For Extreme to really build out the edge network of the future, they need to have a cloud-based management system that has easy policy creation and can be extended to include not only wireless access points but wired switches and other data center automation. If you look at what is happening with intent-based networking from other networking companies, you know how important policy definition is to the schema of your network going forward. In order to get that policy engine up and running quickly to feed the automation engine, Extreme made the call to buy it.

Part of the Colony

More importantly than the software piece, to me at least, is the people. Sure, you can have a bunch of people hacking away at code for a lot of hours to build something great. You can even choose to buy that something great from someone else and just start modifying it to your needs. Extreme knew that adapting HiveManager to fulfill the needs of their platform wasn’t going to be a walk in the park. So bringing the Aerohive team on board makes the most sense to me.

But it’s also important to realize who had a big hand in making the call. Abby Strong (@WiFi_Princess) is the VP of Product Marketing at Extreme. Before that she held the same role at Aerohive in some fashion for a number of years. She drove Aerohive to where they were before moving over to Extreme to do something similar.

When you’re building a team, how do you do it? Do you run out and find random people that you think are the best for the job and hope they gel quickly? Do you just throw darts at a stack of resumes and hope random chance favors your bold strategy? Or do you look at existing teams that work well together and can pull off amazing feats of technical talent with the right motivation? I’d say the third option is the most successful, wouldn’t you?

It’s not unheard of in the wireless industry for an entire team to move back and forth between companies.
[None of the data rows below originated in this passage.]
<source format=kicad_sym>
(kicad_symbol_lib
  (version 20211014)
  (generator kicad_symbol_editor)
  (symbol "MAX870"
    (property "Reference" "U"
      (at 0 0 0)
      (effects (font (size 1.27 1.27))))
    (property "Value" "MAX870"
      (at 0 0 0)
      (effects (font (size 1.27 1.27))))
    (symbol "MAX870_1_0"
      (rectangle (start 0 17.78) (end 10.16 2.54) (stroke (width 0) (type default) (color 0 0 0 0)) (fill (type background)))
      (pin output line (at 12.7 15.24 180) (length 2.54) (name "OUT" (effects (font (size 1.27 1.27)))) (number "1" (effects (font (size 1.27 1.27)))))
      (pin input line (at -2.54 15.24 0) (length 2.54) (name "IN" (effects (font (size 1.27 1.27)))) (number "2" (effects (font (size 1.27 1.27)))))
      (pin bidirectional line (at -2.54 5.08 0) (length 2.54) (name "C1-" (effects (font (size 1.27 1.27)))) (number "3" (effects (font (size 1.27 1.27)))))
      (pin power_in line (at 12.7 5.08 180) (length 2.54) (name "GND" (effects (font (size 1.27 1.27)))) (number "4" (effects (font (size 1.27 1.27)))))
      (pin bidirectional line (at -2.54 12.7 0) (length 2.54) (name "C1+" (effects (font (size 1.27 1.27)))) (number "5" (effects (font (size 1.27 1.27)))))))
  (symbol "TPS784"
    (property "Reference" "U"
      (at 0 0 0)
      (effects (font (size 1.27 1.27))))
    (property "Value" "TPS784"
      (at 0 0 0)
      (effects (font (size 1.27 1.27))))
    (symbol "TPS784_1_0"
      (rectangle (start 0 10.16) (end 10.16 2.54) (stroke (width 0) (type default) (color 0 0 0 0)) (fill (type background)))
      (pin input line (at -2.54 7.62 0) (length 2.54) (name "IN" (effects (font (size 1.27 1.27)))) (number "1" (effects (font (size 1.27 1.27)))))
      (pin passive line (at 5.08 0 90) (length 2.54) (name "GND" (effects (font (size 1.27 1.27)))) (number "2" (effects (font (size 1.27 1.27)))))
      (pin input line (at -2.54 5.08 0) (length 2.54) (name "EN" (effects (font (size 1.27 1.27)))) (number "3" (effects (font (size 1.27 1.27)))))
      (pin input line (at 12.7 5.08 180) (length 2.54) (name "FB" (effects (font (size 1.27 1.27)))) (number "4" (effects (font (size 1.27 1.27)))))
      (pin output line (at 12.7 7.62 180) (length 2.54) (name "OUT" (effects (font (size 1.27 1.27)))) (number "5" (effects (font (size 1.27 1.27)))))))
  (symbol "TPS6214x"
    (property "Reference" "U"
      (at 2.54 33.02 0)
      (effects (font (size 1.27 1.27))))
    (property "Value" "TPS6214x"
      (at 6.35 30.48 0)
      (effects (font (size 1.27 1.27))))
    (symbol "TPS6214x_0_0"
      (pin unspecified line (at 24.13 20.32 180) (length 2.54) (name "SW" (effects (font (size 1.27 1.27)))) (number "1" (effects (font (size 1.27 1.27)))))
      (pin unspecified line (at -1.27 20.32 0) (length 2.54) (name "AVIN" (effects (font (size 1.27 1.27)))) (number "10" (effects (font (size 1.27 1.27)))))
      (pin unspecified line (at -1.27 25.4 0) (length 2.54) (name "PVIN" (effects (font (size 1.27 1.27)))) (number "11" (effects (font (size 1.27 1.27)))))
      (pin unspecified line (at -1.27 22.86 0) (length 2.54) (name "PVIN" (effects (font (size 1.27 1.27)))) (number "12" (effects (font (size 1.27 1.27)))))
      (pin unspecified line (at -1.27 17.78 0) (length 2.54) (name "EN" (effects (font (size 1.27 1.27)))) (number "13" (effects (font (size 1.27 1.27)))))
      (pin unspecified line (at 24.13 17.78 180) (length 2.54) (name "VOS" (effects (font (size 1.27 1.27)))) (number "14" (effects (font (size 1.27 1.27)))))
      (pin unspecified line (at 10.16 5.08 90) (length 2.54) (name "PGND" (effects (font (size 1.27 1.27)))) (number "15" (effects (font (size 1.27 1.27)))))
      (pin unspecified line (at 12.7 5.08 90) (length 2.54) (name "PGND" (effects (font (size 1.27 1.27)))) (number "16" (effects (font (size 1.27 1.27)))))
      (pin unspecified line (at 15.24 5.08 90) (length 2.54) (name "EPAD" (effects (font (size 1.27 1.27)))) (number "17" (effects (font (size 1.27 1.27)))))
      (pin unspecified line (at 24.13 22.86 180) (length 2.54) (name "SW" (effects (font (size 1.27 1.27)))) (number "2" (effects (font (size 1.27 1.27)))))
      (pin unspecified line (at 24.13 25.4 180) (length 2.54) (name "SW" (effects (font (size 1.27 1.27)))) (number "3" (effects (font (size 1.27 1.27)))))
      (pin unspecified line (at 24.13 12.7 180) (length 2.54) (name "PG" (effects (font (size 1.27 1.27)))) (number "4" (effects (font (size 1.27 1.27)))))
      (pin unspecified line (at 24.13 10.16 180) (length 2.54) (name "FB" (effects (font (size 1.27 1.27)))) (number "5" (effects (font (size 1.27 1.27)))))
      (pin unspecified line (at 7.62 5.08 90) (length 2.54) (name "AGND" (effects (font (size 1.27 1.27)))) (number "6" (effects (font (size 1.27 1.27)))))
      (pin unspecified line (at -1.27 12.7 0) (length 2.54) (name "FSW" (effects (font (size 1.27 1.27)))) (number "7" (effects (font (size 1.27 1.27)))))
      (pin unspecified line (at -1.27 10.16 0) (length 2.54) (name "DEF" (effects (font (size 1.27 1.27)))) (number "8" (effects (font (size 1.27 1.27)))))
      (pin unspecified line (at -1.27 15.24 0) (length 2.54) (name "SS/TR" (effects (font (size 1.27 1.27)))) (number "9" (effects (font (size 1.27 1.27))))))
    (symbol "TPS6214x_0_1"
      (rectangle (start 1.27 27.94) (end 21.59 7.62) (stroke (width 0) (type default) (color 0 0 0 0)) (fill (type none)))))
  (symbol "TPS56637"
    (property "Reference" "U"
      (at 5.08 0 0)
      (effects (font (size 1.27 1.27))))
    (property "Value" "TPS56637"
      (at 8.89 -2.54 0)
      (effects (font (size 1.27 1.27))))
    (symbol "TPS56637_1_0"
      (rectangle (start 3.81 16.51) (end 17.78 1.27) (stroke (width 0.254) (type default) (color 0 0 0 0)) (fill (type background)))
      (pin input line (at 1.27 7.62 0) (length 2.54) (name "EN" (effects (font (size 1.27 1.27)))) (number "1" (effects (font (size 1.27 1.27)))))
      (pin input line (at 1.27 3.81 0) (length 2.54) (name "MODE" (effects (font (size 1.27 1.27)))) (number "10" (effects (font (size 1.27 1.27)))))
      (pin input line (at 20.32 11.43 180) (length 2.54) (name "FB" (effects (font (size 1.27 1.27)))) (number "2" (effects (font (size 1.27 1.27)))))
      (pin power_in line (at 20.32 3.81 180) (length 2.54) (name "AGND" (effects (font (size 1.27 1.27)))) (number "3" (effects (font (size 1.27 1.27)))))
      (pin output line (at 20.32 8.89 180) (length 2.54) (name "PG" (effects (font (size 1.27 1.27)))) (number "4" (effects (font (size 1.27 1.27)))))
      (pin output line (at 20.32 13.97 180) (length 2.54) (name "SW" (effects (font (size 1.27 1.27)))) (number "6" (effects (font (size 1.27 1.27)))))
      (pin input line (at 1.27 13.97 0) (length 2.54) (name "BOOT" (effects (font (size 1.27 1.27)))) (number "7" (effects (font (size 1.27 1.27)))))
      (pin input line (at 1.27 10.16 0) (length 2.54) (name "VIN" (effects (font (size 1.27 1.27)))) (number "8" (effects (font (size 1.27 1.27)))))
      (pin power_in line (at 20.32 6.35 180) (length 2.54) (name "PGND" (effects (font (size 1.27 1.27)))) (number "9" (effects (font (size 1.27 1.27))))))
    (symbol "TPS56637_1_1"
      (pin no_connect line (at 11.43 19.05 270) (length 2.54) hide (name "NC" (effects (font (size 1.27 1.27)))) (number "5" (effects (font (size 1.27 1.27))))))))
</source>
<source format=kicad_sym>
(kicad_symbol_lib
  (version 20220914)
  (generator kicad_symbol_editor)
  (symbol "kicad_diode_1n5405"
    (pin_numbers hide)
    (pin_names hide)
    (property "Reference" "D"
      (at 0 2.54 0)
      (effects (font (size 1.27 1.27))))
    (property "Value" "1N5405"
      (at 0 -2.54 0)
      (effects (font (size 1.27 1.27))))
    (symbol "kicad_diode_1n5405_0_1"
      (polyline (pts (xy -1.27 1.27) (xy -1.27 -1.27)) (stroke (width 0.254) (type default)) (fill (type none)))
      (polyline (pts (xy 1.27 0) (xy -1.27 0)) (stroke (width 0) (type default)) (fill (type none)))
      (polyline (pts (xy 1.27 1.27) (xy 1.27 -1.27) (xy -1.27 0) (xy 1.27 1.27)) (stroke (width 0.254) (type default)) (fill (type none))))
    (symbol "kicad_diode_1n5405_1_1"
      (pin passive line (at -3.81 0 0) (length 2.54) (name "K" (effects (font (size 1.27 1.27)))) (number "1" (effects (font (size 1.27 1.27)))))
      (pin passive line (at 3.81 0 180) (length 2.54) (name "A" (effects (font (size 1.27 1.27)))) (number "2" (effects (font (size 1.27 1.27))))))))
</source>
There’s a hospitality team that’s moved back and forth between Ruckus, Aerohive, and Ubiquiti. There are other teams, like some working on 802.11u, that bounced around a couple of times before they found a home. Which makes me wonder if Extreme bought Aerohive for HiveManager and ended up with the development team as a bonus? Or if they decided to buy the development team and got the software for “free”?


Tom’s Take

We all knew Aerohive was putting itself on the market. You don’t shed sales staff and middle management unless you’re making yourself a very attractive target for acquisition. I still held out hope that maybe Dell would come through for me and make my five-year-old prediction prescient. Instead, the right company snapped up Aerohive for next to nothing and will start in earnest integrating HiveManager into their stack in the coming months. I don’t know what the future plans for further integration look like, but the wireless world is buzzing right now and that should make life extremely sweet for the Aerohive team.